__Try it__: Return all the lines below exactly. Any picture among them is omitted.

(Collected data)

──────

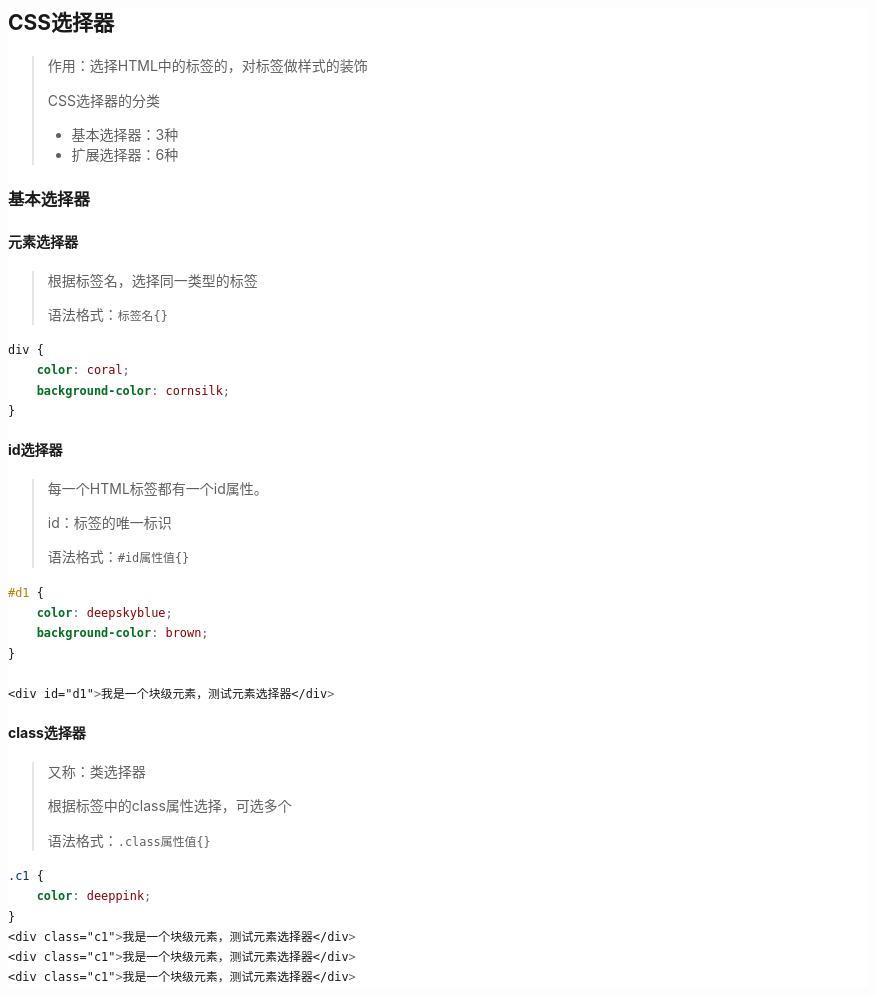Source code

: 


## CSS选择器

> 作用：选择HTML中的标签的，对标签做样式的装饰
>
> CSS选择器的分类
>
> - 基本选择器：3种
> - 扩展选择器：6种

### 基本选择器

#### 元素选择器

> 根据标签名，选择同一类型的标签
>
> 语法格式：`标签名{}`

```css
div {
    color: coral;
    background-color: cornsilk;
}
```

#### id选择器

> 每一个HTML标签都有一个id属性。
>
> id：标签的唯一标识
>
> 语法格式：`#id属性值{}`

```css
#d1 {
    color: deepskyblue;
    background-color: brown;
}

<div id="d1">我是一个块级元素，测试元素选择器</div>
```

#### class选择器

> 又称：类选择器
>
> 根据标签中的class属性选择，可选多个
>
> 语法格式：`.class属性值{}`

```css
.c1 {
    color: deeppink;
}
<div class="c1">我是一个块级元素，测试元素选择器</div>
<div class="c1">我是一个块级元素，测试元素选择器</div>
<div class="c1">我是一个块级元素，测试元素选择器</div>
```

──────

__Answer to this problem__:
Source code

: 


## CSS选择器

> 作用：选择HTML中的标签的，对标签做样式的装饰
>
> CSS选择器的分类
>
> - 基本选择器：3种
> - 扩展选择器：6种

### 基本选择器

#### 元素选择器

> 根据标签名，选择同一类型的标签
>
> 语法格式：`标签名{}`

```css
div {
    color: coral;
    background-color: cornsilk;
}
```

#### id选择器

> 每一个HTML标签都有一个id属性。
>
> id：标签的唯一标识
>
> 语法格式：`#id属性值{}`

```css
#d1 {
    color: deepskyblue;
    background-color: brown;
}

<div id="d1">我是一个块级元素，测试元素选择器</div>
```

#### class选择器

> 又称：类选择器
>
> 根据标签中的class属性选择，可选多个
>
> 语法格式：`.class属性值{}`

```css
.c1 {
    color: deeppink;
}
<div class="c1">我是一个块级元素，测试元素选择器</div>
<div class="c1">我是一个块级元素，测试元素选择器</div>
<div class="c1">我是一个块级元素，测试元素选择器</div>
```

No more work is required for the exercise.